Monday, April 20, 2020

Trust Jesus to Lead

One of my favorite stories in the Gospels is the story of the Rich Young Ruler (Matthew 19:16-30; Mark 10:17-31; Luke 18:18-30).

I like the story because the Rich Young Ruler is a person in the Bible who American Christians can relate to.

While we may not consider ourselves rich, compared to rest of the world we are. In fact, the greatest stumbling block for Americans, just as it was for the Rich Young Man, is materialism (measuring the worth and purpose of our lives by the things we have or desire to have).

The Rich Young Man comes to Jesus with the question: "How can I have eternal life?"

Ultimately what the Young Man asked Jesus is how he can be part of God's eternal kingdom.

Jesus responded, "You need to keep the commandments."

The key, according to Jesus, is to remain in God's will. God revealed His will to Israel through the Law. For the Rich Young Man to remain in God's will required that he keep the commandments.

Young Man replied to Jesus, "I have kept the commandments."

We should not hear this as being arrogant, but rather a declaration that he was following what the Law required. He obeyed the commandments, and when he broke one he made sure the appropriate sacrifice was offered. In his mind he could truthfully say, "I have kept the commandments."

Notice Jesus did not challenge him on this point. Rather, he gave the Young man one more thing to do: sell his possessions and give the money to the poor.

Remember Jesus hung all the commandments on two commands: love God and love your neighbor.

What the Young Man revealed by holding on to his wealth is that he really did not keep the commandments. He participated in a religion, but true love eluded him.

The Young Man was torn between two desires. He desired the lifestyle that his money gave him, but he also desired to be part of God's Kingdom.

The Young Man chose the immediate desire of an easy life rather than the long term desire of following Jesus.

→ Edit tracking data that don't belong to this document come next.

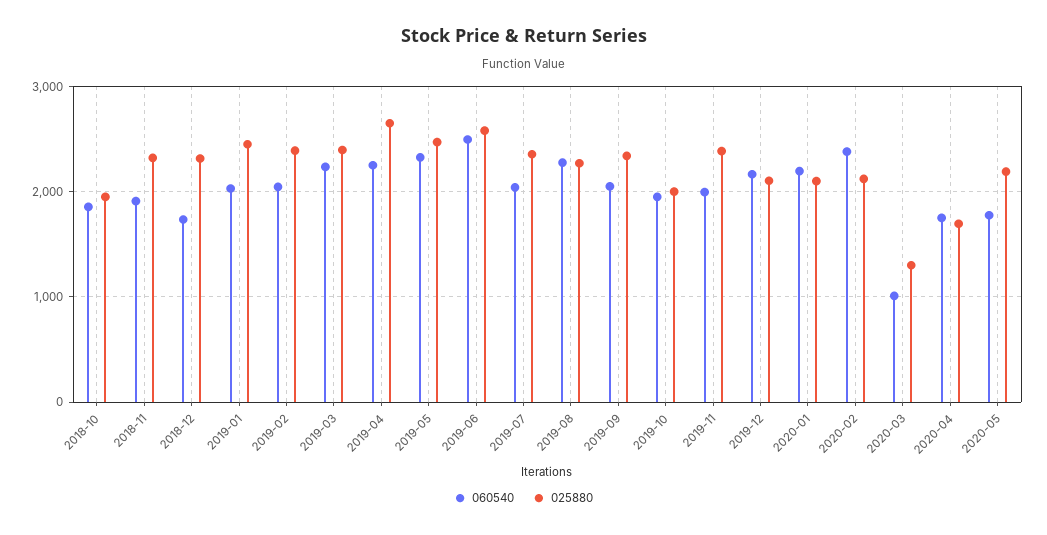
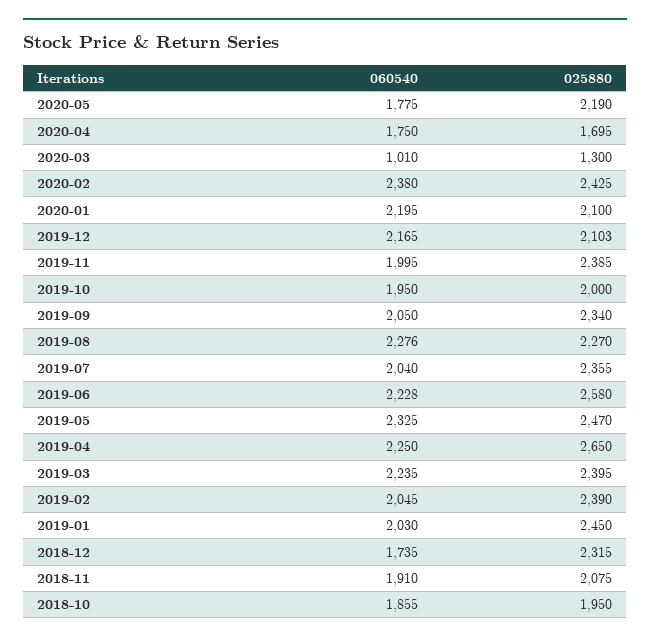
  {
    "060540": {
      "2018-10": 1855,
      "2018-11": 1910,
      "2018-12": 1735,
      "2019-01": 2030,
      "2019-02": 2045,
      "2019-03": 2235,
      "2019-04": 2250,
      "2019-05": 2325,
-     "2019-06": 2500,
+     "2019-06": 2228,
      "2019-07": 2040,
      "2019-08": 2276,
      "2019-09": 2050,
      "2019-10": 1950,
      "2019-11": 1995,
      "2019-12": 2165,
      "2020-01": 2195,
      "2020-02": 2380,
      "2020-03": 1010,
      "2020-04": 1750,
      "2020-05": 1775
    },
    "025880": {
      "2018-10": 1950,
-     "2018-11": 2300,
+     "2018-11": 2075,
      "2018-12": 2315,
      "2019-01": 2450,
      "2019-02": 2390,
      "2019-03": 2395,
      "2019-04": 2650,
      "2019-05": 2470,
      "2019-06": 2580,
      "2019-07": 2355,
      "2019-08": 2270,
      "2019-09": 2340,
      "2019-10": 2000,
      "2019-11": 2385,
      "2019-12": 2103,
      "2020-01": 2100,
-     "2020-02": 2100,
+     "2020-02": 2425,
      "2020-03": 1300,
      "2020-04": 1695,
      "2020-05": 2190
    }
  }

The result was that the Young Man missed out on being part of God's Kingdom. He came with the desire to be part of the eternal Kingdom of God. He went away sad because he knew his desire would not be satisfied.

I wonder if the Young Man was still alive in 70 AD.

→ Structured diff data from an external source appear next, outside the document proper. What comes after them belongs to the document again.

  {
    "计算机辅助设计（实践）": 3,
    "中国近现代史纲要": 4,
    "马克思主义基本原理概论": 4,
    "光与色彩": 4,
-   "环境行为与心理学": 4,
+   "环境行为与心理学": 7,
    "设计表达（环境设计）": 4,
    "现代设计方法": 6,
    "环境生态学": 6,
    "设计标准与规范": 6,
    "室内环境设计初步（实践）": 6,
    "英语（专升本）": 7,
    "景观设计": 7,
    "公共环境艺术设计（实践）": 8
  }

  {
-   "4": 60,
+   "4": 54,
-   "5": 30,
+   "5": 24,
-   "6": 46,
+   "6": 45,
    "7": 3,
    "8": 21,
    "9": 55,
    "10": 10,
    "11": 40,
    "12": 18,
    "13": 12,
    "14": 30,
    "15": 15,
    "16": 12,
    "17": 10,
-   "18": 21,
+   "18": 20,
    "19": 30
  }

Did he witness the siege of Jerusalem by the Romans?

Did he experience hunger that no amount of money could fill?

Was he one of the rich people who had their bellies slit open as they tried to sneak out of Jerusalem with their riches in their stomach?

Did he see the futility of trusting in his wealth and wonder how life would have been different if he had followed Jesus?

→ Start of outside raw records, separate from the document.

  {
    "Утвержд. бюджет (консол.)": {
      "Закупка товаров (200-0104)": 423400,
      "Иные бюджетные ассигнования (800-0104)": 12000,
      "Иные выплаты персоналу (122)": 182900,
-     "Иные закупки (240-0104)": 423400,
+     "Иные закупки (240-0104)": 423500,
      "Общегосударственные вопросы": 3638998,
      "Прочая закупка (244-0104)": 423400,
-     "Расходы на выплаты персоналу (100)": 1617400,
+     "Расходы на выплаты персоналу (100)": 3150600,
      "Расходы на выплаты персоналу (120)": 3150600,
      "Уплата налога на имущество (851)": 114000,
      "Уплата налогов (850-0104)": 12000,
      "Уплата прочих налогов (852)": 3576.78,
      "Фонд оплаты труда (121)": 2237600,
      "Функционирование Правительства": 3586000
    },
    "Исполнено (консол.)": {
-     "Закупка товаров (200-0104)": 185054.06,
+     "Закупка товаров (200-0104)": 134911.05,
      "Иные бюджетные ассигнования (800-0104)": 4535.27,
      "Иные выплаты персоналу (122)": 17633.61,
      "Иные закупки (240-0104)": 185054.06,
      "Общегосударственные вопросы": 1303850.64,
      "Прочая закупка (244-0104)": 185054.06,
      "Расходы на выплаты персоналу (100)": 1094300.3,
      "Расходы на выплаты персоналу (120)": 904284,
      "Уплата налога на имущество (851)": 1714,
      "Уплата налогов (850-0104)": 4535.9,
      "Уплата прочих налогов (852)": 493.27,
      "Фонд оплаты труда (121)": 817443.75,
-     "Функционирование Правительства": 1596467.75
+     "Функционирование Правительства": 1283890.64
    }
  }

It doesn't really matter if he was alive then or not, because his choice led him down the path of the temporary which always leads to an ever increasing desire of the things of this world. The sadness he experienced when he left Jesus was the same sadness that had him seeking Jesus. His life was missing something, but he wasn't willing to to do what was necessary to fulfill the craving of his soul.

What about you?

Is there something in your life that you are hanging on to even though you know it is an obstacle to the life God has for you?

Is there something in your life that you have learned to rely for comfort and fulfillment but pushes Jesus out?

Until we are willing to trust Jesus more than we trust ourselves we will continue to be frustrated with the direction of our lives.

Following Jesus requires us to live with courage.

The first courageous step that we must take is to give up those things we have trusted to bring us happiness, pleasure, and meaning. It is a scary thing to give up what we comfortable with in order to venture into the unknown. We will never know the life God has for us until we do exactly what he tells us to do.

We must trust Jesus to lead the way to life.